Inflationary pressures sooo soft (but rates on hold)

PPI weakens again

It's been a few years now, but there was a theory that runaway inflation post-financial crisis would put a stop to interest rate cuts, and therefore the real Australian economy and its real estate markets wouldn't be able to recover for years. 

It just goes to show how wrong predictions about the future can be, I guess! 

Things may begin to turn in time if the slack in the labour force lessens, but at the moment inflationary 'pressures' remain remarkably soft. 

I took a look at the Consumer Price Index figures for Q3 2016 in some detail here, which showed that core inflation is actually tracking well below the target 2 to 3 per cent range.

For final demand excluding exports, we now find that the Producer Price Index figures rose by just +0.3 per cent in the September quarter. The moderate increase was driven by agriculture and utilities, offset by lower petroleum refining and fuel prices. 

Year-on-year growth for final prices declined to just +0.5 per cent over the year to September. By the way, you can click on the graphics to make them bigger.

Rates on hold

There has been a strong recovery in some of Australia's key commodity prices lately.

Although inflation remains soft - and indeed under the target range - financial markets expect interest rates to be on hold this week (I can't believe it's nearly November 1 already!), although the decision may be a close run call.

Indeed, implied yields on cash rate futures suggest that rates could be on hold throughout 2017 and beyond, albeit with risks tilted to the downside.

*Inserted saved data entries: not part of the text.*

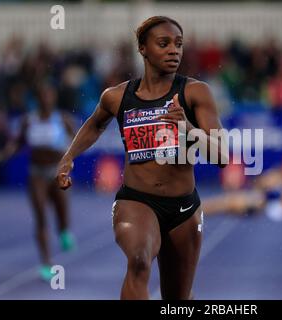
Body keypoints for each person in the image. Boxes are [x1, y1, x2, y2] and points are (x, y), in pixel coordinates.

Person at [56, 16, 227, 300]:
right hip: (136, 201)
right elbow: (95, 124)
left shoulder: (195, 92)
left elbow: (221, 156)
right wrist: (68, 156)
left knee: (177, 298)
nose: (174, 50)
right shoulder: (116, 96)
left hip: (185, 208)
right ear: (143, 49)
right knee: (138, 261)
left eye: (179, 44)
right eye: (164, 44)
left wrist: (188, 128)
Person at [0, 82, 76, 281]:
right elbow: (17, 143)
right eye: (42, 96)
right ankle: (46, 262)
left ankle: (64, 231)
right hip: (37, 173)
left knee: (61, 212)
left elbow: (78, 141)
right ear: (37, 99)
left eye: (49, 95)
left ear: (54, 98)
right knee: (40, 216)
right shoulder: (28, 121)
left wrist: (69, 158)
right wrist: (5, 153)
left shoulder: (62, 119)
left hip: (57, 173)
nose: (46, 99)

Although the official cash rate in Australia is now at a record low, inflation is soft too, and as such the real cash rate isn't quite as low or as stimulatory as you might intuitively expect. 

Let's not get bogged down in the old argument of whether the Reserve Bank has been 'behind the curve' through this cycle (and whether the RBA being apparently comfortable with core inflation of under 2 per cent lessens its inflation-targeting credibility). 

Rightly or wrongly, if I'm reading it correctly - by no means a given! - the rhetoric seems to be that despite inflation under-shooting there will be no further interest rate cuts unless they are forced upon the central bank.


Week ahead

Apart from the Monetary Policy Decision for November on Tuesday afternoon, where I expect the RBA will sit pat, there will be some other interesting news and data this week.

Building approvals are forever unpredictable from month to month, and have defied predictions of a significant slowdown to date. These data will be watched closely, particular the figures for apartment approvals.

The figures for International Trade have been consistently recording deficits over the past couple of years. However, as exploding coal spot prices gradually begin to be reflected in higher export prices, it looks feasible that by early 2017 the monthly deficits could be all but erased, at least until China fires up its production volumes again.